- [PRZYTOCZONY TEKST]:
——————————
• Kino
  • Mapa
  • Ogłoszenia
  • Forum
  • Komunikacja
  • Raport

Bilbordy wracają na ulice Gdańska. Miasto rocznie zarobi na nich 2 mln zł

Maciej Korolczuk
15 września 2021 (artykuł sprzed 2 lat) 
Wkrótce bilbordy, od których zdążyliśmy się już odzwyczaić wrócą na część ulic w Gdańsku. Miasto zarobi na nich 2,2 mln zł i zyska 170 nowych drzew. Wkrótce bilbordy, od których zdążyliśmy się już odzwyczaić wrócą na część ulic w Gdańsku. Miasto zarobi na nich 2,2 mln zł i zyska 170 nowych drzew.

6 tys. zł dziennie i 2,2 mln zł rocznie miasto zarobi na reklamach, jakie wkrótce ponownie pojawią się na ulicach w Gdańsku w ramach obowiązującej uchwały krajobrazowej. Dodatkowo właściciele reklam będą musieli posadzić w Gdańsku 170 drzew.



Czy 170 drzew i 2,2 mln zł to wystarczająca rekompensata za powrót reklam na ulice Gdańska?

O tym, że bilbordy wrócą na ulice Gdańska informowaliśmy w lipcu.

Gdański Zarząd Dróg i Zieleni ogłosił wówczas przetarg na umieszczenie reklam w pasach drogowych, mimo że chwilę wcześniej wielkopowierzchniowe nośniki zostały zlikwidowane w ramach uchwały krajobrazowej. Urzędnicy, pytani wówczas przez nas, dlaczego reklamy znów staną na ulicach Gdańska, tłumaczyli, że uchwała nie miała na celu likwidacji branży reklamowej, lecz uporządkowanie zasad funkcjonowania reklam w przestrzeni publicznej.

- Jeśli reklamy wrócą, to wyłącznie w miejscach oraz na zasadach wskazanych przez magistrat - tłumaczyli urzędnicy.

Wyjściowa dzienna stawka od 2,90 zł za m kw.
——————————
- [ZADANIE 1]: Należy przepisać wszystkie poniższe wiersze, zastępując „Verses” wyrazem „Chorus” i nie zmieniając niczego innego. Obrazy należy pominąć w odpowiedzi.

- [WIERSZE WEJŚCIOWE]:
——————————
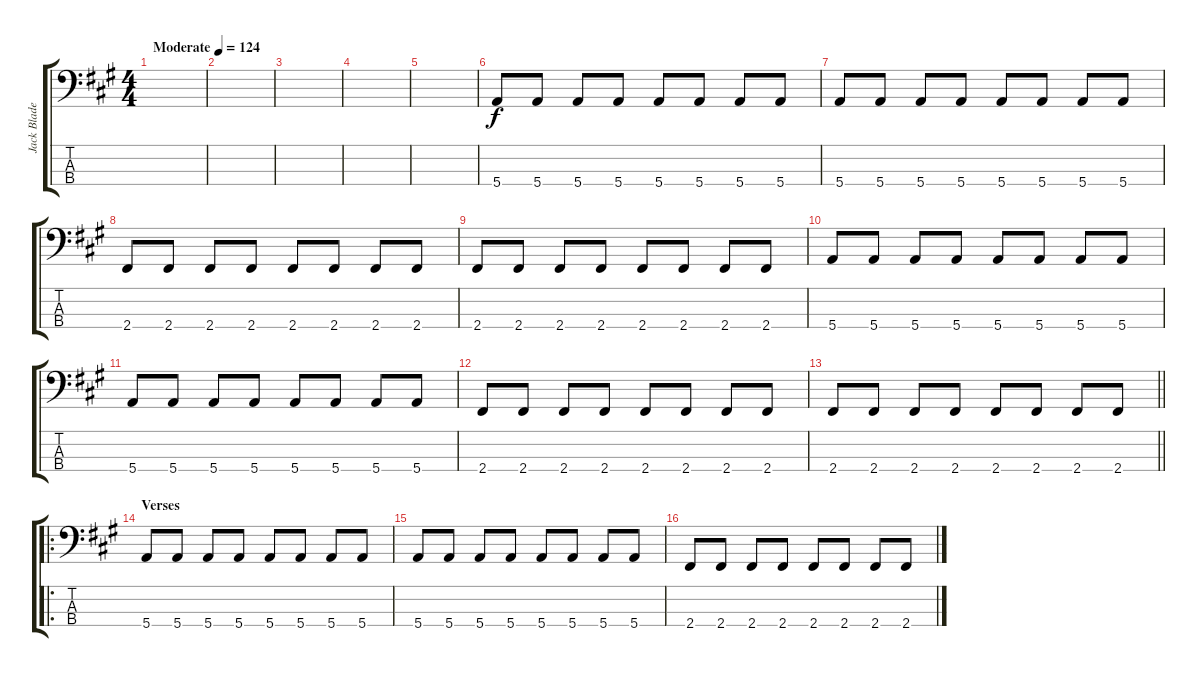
\track ("Jack Blades" "Jack Blade") {instrument electricbasspick}
\staff {score tabs}
\tuning (G2 D2 A1 E1) {hide}
\ts (4 4)
\tempo (124 "Moderate")
\clef f4
\ks a
|
|
|
|
|
5.4.8 5.4.8 5.4.8 5.4.8 5.4.8 5.4.8 5.4.8 5.4.8 |
5.4.8 5.4.8 5.4.8 5.4.8 5.4.8 5.4.8 5.4.8 5.4.8 |
2.4.8 2.4.8 2.4.8 2.4.8 2.4.8 2.4.8 2.4.8 2.4.8 |
2.4.8 2.4.8 2.4.8 2.4.8 2.4.8 2.4.8 2.4.8 2.4.8 |
5.4.8 5.4.8 5.4.8 5.4.8 5.4.8 5.4.8 5.4.8 5.4.8 |
5.4.8 5.4.8 5.4.8 5.4.8 5.4.8 5.4.8 5.4.8 5.4.8 |
2.4.8 2.4.8 2.4.8 2.4.8 2.4.8 2.4.8 2.4.8 2.4.8 |
\barLineRight lightlight
2.4.8 2.4.8 2.4.8 2.4.8 2.4.8 2.4.8 2.4.8 2.4.8 |
\ro
\section ("" "Verses")
5.4.8 5.4.8 5.4.8 5.4.8 5.4.8 5.4.8 5.4.8 5.4.8 |
5.4.8 5.4.8 5.4.8 5.4.8 5.4.8 5.4.8 5.4.8 5.4.8 |
2.4.8 2.4.8 2.4.8 2.4.8 2.4.8 2.4.8 2.4.8 2.4.8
——————————
- [ZADANIE 2]: Proszę streścić przytoczony tekst w dwóch zdaniach.

- [PEŁNE ROZWIĄZANIE 1]:
\track ("Jack Blades" "Jack Blade") {instrument electricbasspick}
\staff {score tabs}
\tuning (G2 D2 A1 E1) {hide}
\ts (4 4)
\tempo (124 "Moderate")
\clef f4
\ks a
|
|
|
|
|
5.4.8 5.4.8 5.4.8 5.4.8 5.4.8 5.4.8 5.4.8 5.4.8 |
5.4.8 5.4.8 5.4.8 5.4.8 5.4.8 5.4.8 5.4.8 5.4.8 |
2.4.8 2.4.8 2.4.8 2.4.8 2.4.8 2.4.8 2.4.8 2.4.8 |
2.4.8 2.4.8 2.4.8 2.4.8 2.4.8 2.4.8 2.4.8 2.4.8 |
5.4.8 5.4.8 5.4.8 5.4.8 5.4.8 5.4.8 5.4.8 5.4.8 |
5.4.8 5.4.8 5.4.8 5.4.8 5.4.8 5.4.8 5.4.8 5.4.8 |
2.4.8 2.4.8 2.4.8 2.4.8 2.4.8 2.4.8 2.4.8 2.4.8 |
\barLineRight lightlight
2.4.8 2.4.8 2.4.8 2.4.8 2.4.8 2.4.8 2.4.8 2.4.8 |
\ro
\section ("" "Chorus")
5.4.8 5.4.8 5.4.8 5.4.8 5.4.8 5.4.8 5.4.8 5.4.8 |
5.4.8 5.4.8 5.4.8 5.4.8 5.4.8 5.4.8 5.4.8 5.4.8 |
2.4.8 2.4.8 2.4.8 2.4.8 2.4.8 2.4.8 2.4.8 2.4.8

- [PEŁNE ROZWIĄZANIE 2]: Na ulice Gdańska wrócą bilbordy, na których miasto zarobi 6 tys. zł dziennie i 2,2 mln zł rocznie, a ich właściciele będą musieli posadzić w mieście 170 drzew. Gdański Zarząd Dróg i Zieleni ogłosił w lipcu przetarg na umieszczenie reklam w pasach drogowych, a urzędnicy wyjaśniali, że uchwała krajobrazowa miała uporządkować zasady funkcjonowania reklam w przestrzeni publicznej, a nie zlikwidować branżę reklamową.